# how to code rfa @ t9,t10,t11



## annieledesma (May 22, 2015)

I need help with coding this. I think it would be 64633x1 and 64634x2. 


Pre Procedure Diagnosis:  mid back pain/posterior element pain secondary  to facet disease
Post Procedure Diagnosis:  Same

Procedure:   1. Radiofrequency Ablation of thoracic medial branches at Right 
                      T9, T10, T11
                      2. Fluoroscopic Guidance and needle localization


Procedure in Detail: 

After informing the patient of the risk and benefits of the procedure including infection, bleeding  and increased pain as well as possible spinal injury, the patient was brought to the operating room and placed in a prone position.  
The patient was given  moderate IV sedation/MAC per anesthesia/CRNA. 

 After prepping and draping  the patient's skin in a sterile fashion, the patient's spine was studied  under fluoroscopy and after injecting the skin at the intended needle trajectory with a 1% lidocaine solution, a set of 20 gauge 10mm active tip RFK needle was advanced toward the junction between the superior articular process and transverse process of right T9, T10 & T11 levels using standard techniques as set forth by the ISIS and ASIPP guidelines. After contacting the periosteum, each of the needles were further adjusted for correct placement by sliding the needle around/across the groove/junction of each of the joint levels at the correct anatomic location of the traversing medial branch. 

At this point, each of the medial branches   was further tested for correct needle placement by stimulating each of the nerves with standard sensory and motor signals using standard algorithm.

-------------------------

> _Task instructions_
Write out the part of the RFA coding thread that begins with the words "After prepping and" and stops after the words "traversing medial branch.".

-------------------------

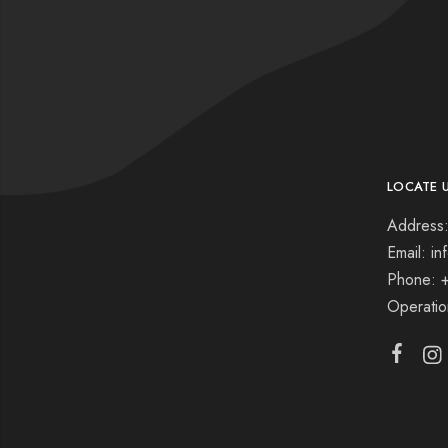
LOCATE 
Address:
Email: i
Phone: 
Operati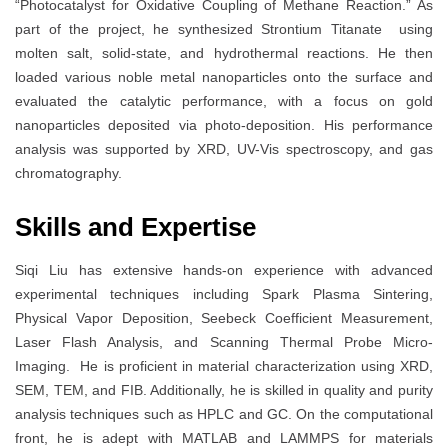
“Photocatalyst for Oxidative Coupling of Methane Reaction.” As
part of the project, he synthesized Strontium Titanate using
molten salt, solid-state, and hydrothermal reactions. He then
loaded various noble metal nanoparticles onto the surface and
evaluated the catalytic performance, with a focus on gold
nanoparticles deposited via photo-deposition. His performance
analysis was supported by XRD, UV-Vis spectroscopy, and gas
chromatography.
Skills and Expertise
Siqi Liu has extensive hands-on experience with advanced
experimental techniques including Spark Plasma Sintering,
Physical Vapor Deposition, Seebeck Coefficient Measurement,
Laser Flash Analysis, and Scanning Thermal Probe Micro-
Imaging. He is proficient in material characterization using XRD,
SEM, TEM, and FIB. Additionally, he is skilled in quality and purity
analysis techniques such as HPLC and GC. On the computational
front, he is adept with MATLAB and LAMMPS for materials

-------------------------

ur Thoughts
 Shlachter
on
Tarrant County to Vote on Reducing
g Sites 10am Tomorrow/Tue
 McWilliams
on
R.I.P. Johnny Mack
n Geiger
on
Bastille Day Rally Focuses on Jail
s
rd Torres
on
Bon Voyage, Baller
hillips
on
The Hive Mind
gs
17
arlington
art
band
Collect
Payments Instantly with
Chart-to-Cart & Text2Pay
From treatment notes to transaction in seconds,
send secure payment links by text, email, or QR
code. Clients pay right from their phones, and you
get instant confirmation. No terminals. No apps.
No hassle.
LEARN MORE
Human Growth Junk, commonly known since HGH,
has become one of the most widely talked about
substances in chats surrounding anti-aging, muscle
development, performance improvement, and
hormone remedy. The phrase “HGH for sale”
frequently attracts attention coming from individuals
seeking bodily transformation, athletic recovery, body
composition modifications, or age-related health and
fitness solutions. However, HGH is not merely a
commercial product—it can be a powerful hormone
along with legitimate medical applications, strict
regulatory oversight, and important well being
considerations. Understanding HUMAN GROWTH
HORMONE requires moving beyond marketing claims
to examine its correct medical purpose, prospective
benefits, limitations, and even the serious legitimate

-------------------------

> _Result_
After prepping and draping  the patient's skin in a sterile fashion, the patient's spine was studied  under fluoroscopy and after injecting the skin at the intended needle trajectory with a 1% lidocaine solution, a set of 20 gauge 10mm active tip RFK needle was advanced toward the junction between the superior articular process and transverse process of right T9, T10 & T11 levels using standard techniques as set forth by the ISIS and ASIPP guidelines. After contacting the periosteum, each of the needles were further adjusted for correct placement by sliding the needle around/across the groove/junction of each of the joint levels at the correct anatomic location of the traversing medial branch.